- [INSTRUCTIONS FOR THE TASK]:
Copy out all the records below with each "pie chart" swapped for "circle graph" and nothing else changed. Leave the pictures out.

- [Plotted data images]:
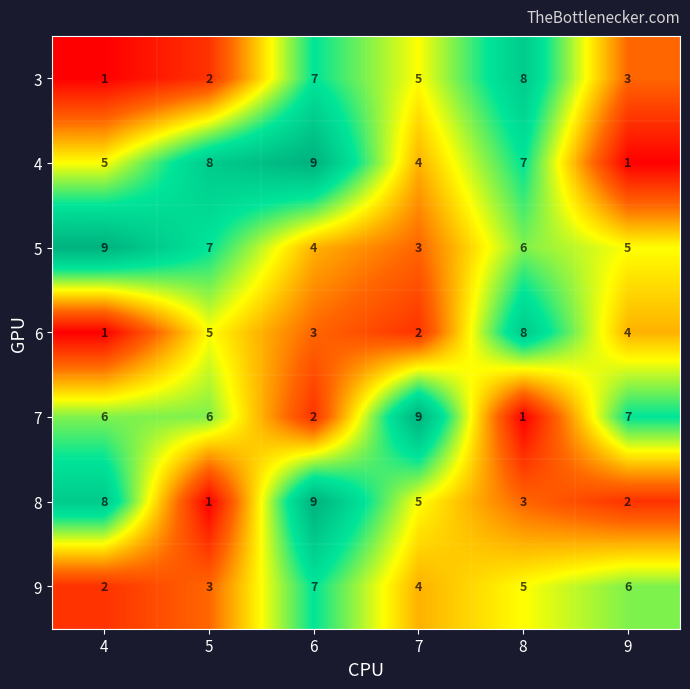

True or false: 4 has a value of 7 at 8.

True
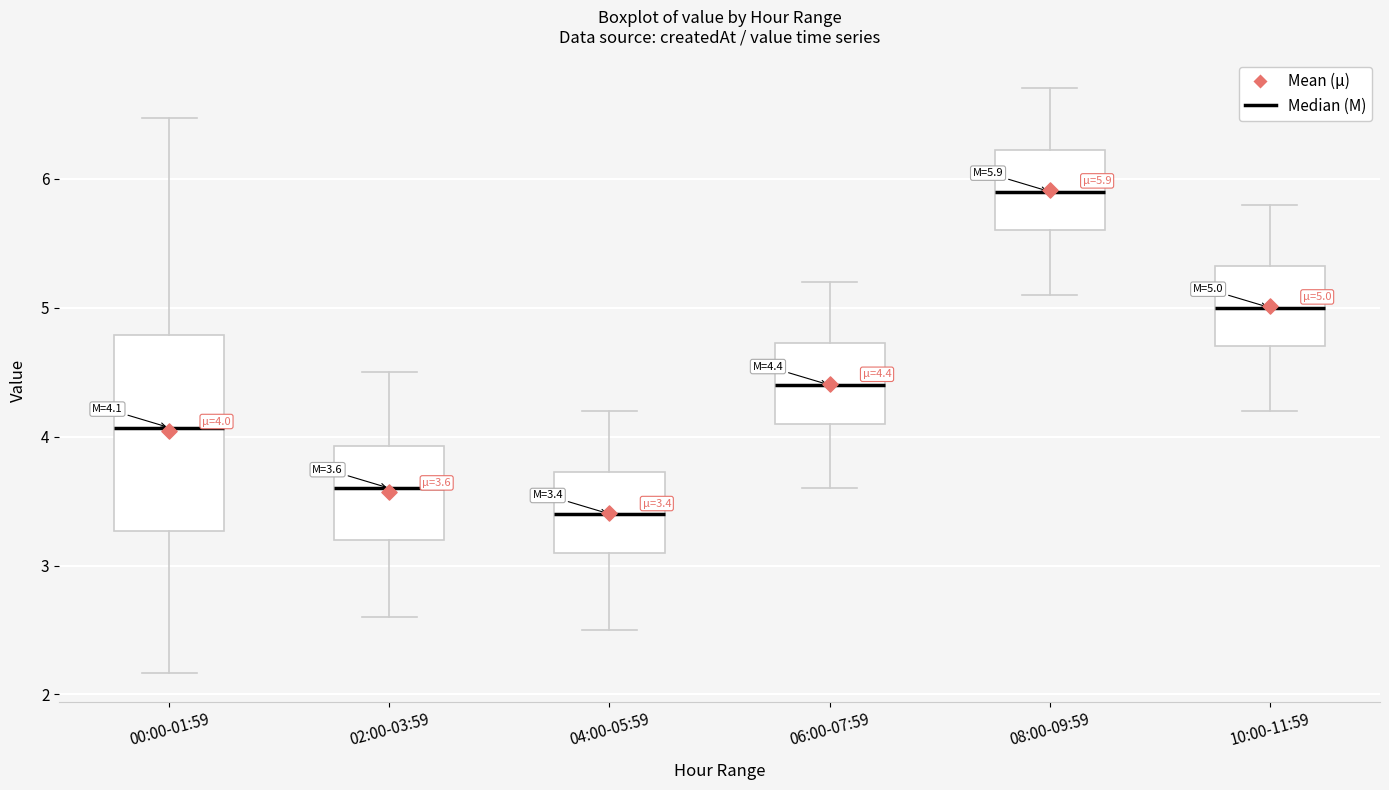

Comparing the boxes themselves (not the whiskers), which one is the tallest?

00:00-01:59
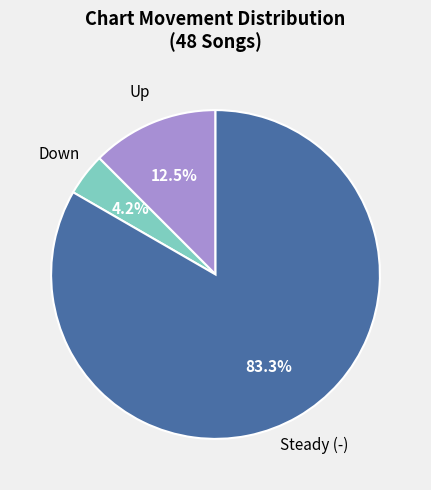

How many slices are in this pie chart?

3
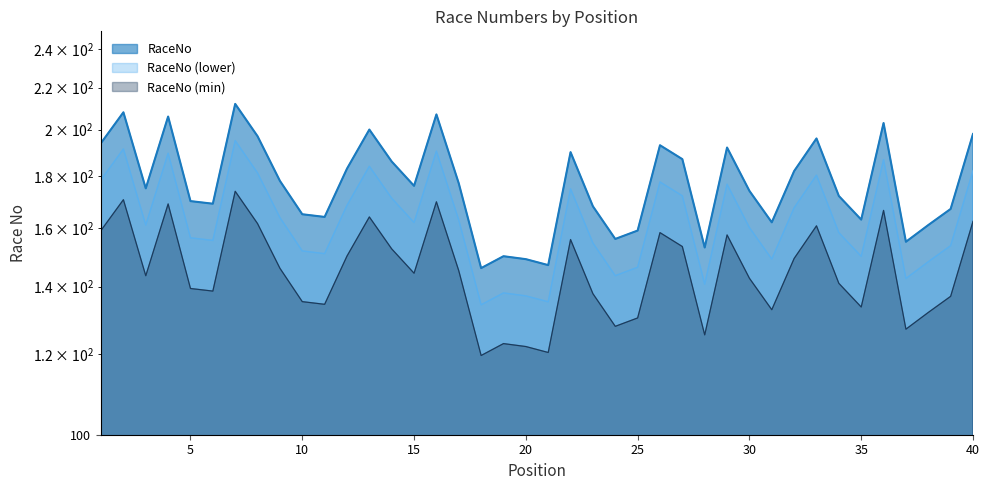

What is the approximate value at 11, to the nearest 10?

160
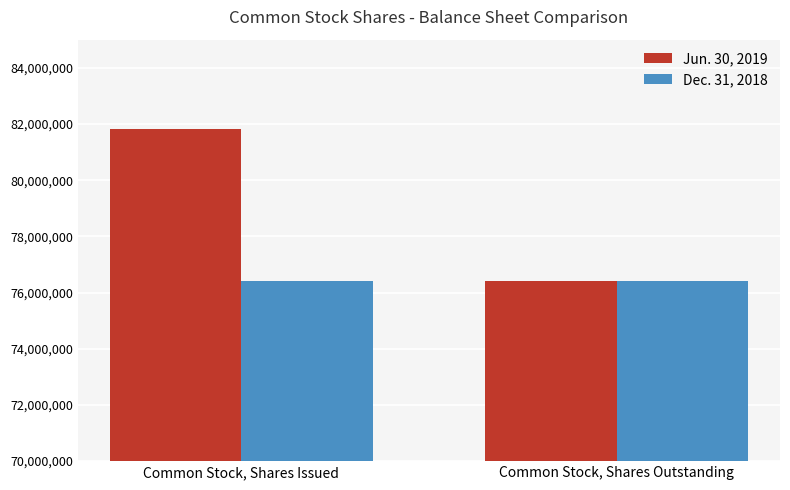

At which category is the sum across all series the highest?

Common Stock, Shares Issued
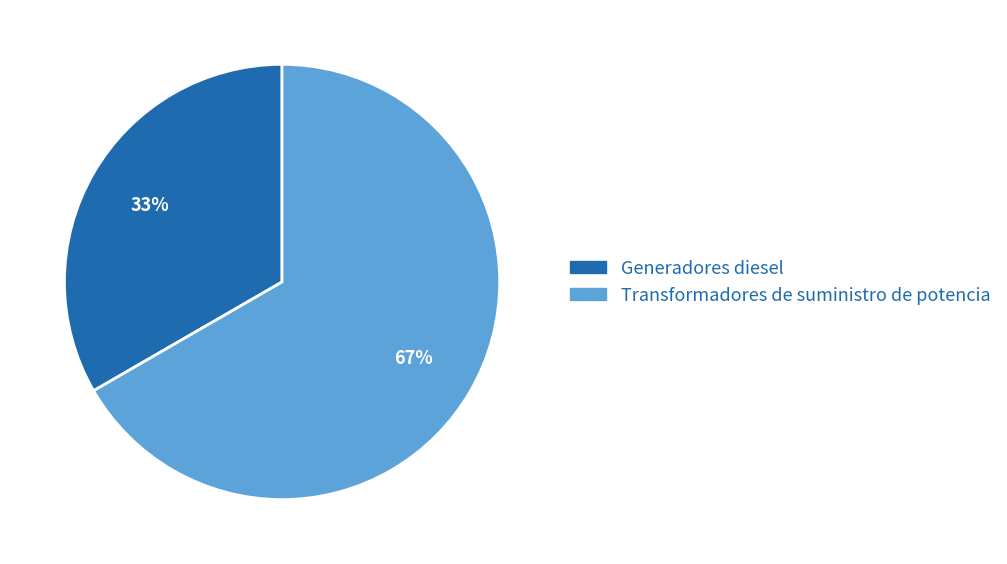

How many segments does this pie chart have?

2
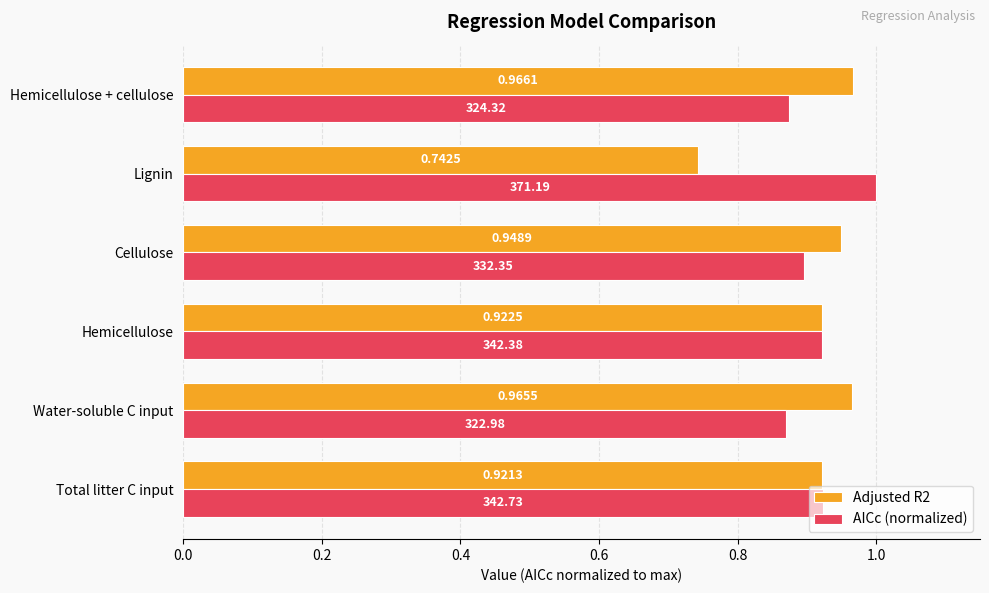

At which category is the sum across all series the highest?

Hemicellulose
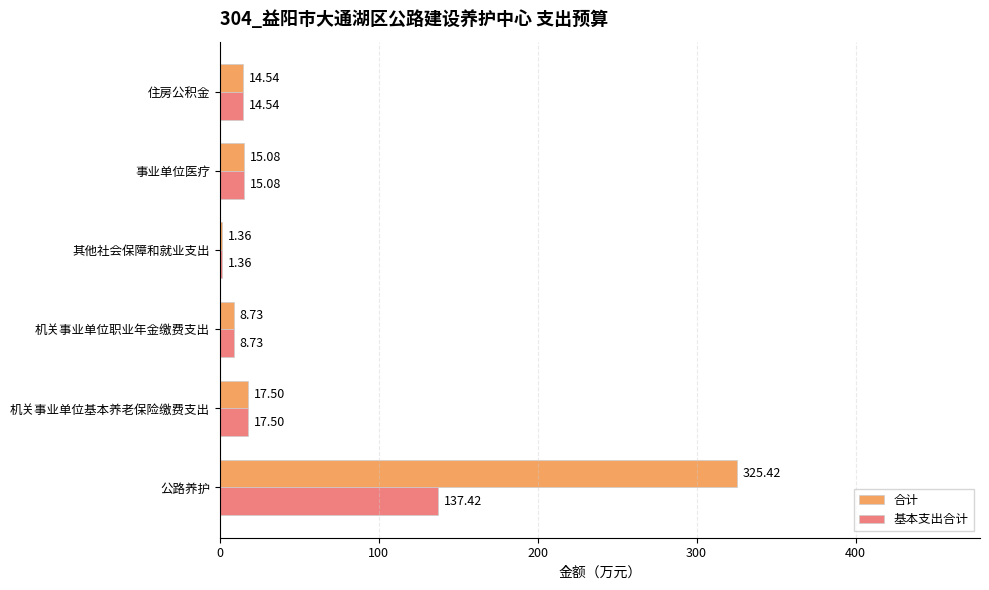

What is the sum of the 合计 values at 机关事业单位职业年金缴费支出 and 其他社会保障和就业支出?

10.1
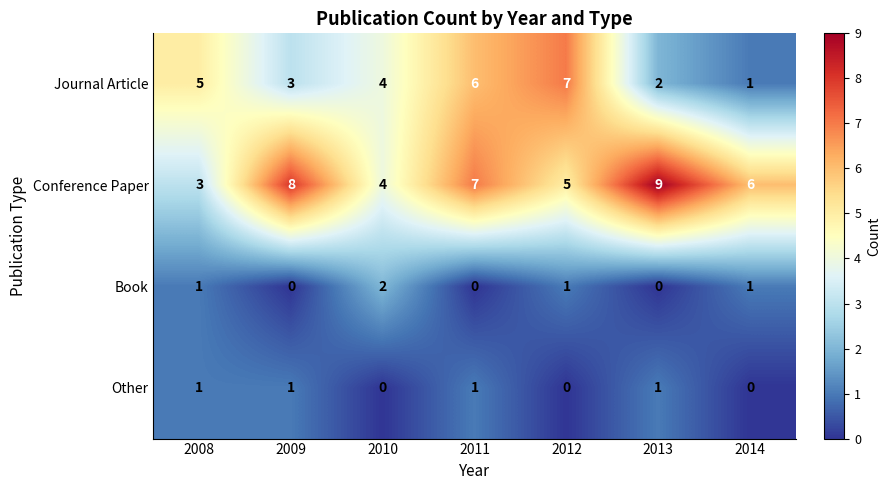

The Conference Paper series shows 4 at 2010. True or false?

True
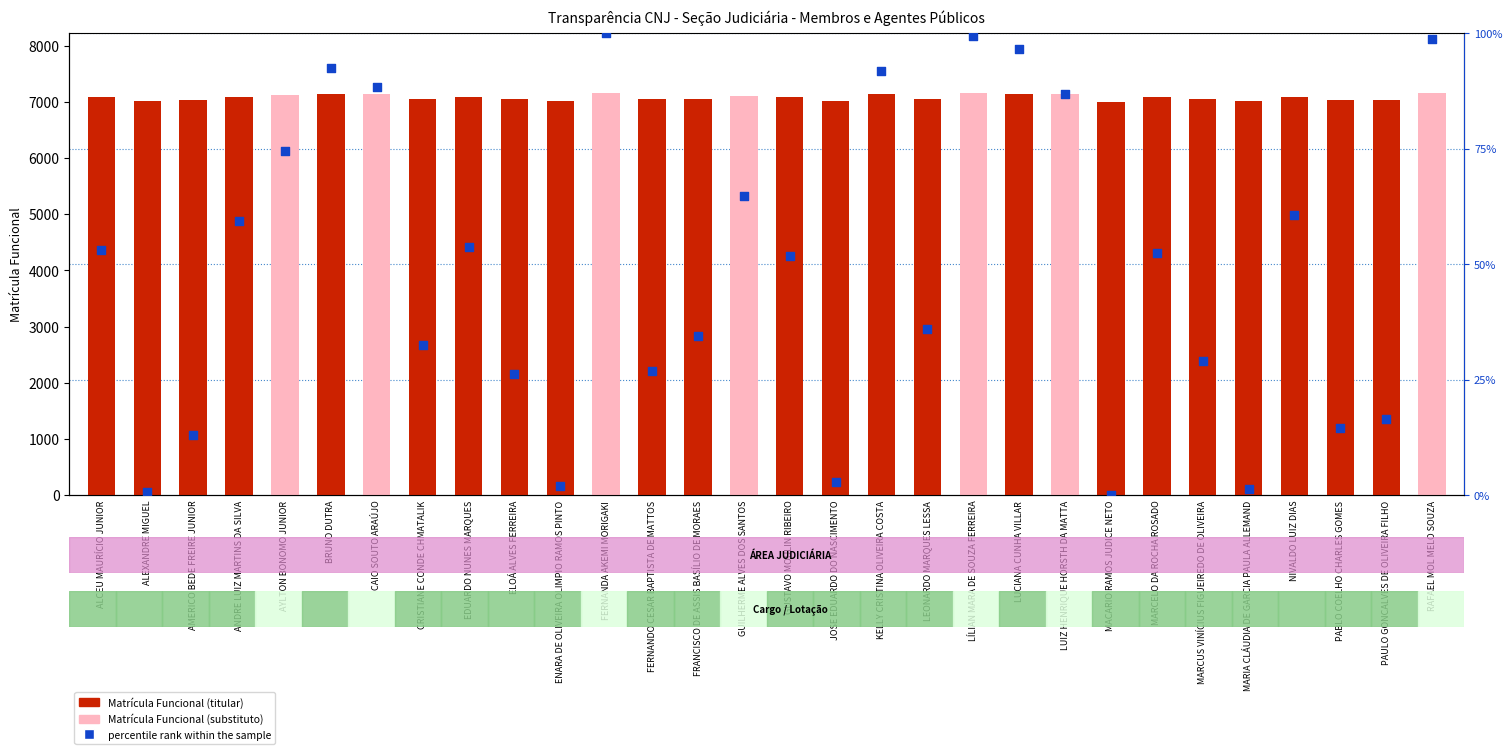

Which series has the widest spread of Y values?

Matrícula Funcional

- [SOLUTION TO THE EXERCISE]:
True or false: 4 has a value of 7 at 8.

True

Comparing the boxes themselves (not the whiskers), which one is the tallest?

00:00-01:59

How many slices are in this circle graph?

3

What is the approximate value at 11, to the nearest 10?

160

At which category is the sum across all series the highest?

Common Stock, Shares Issued

How many segments does this circle graph have?

2

At which category is the sum across all series the highest?

Hemicellulose

What is the sum of the 合计 values at 机关事业单位职业年金缴费支出 and 其他社会保障和就业支出?

10.1

The Conference Paper series shows 4 at 2010. True or false?

True

Which series has the widest spread of Y values?

Matrícula Funcional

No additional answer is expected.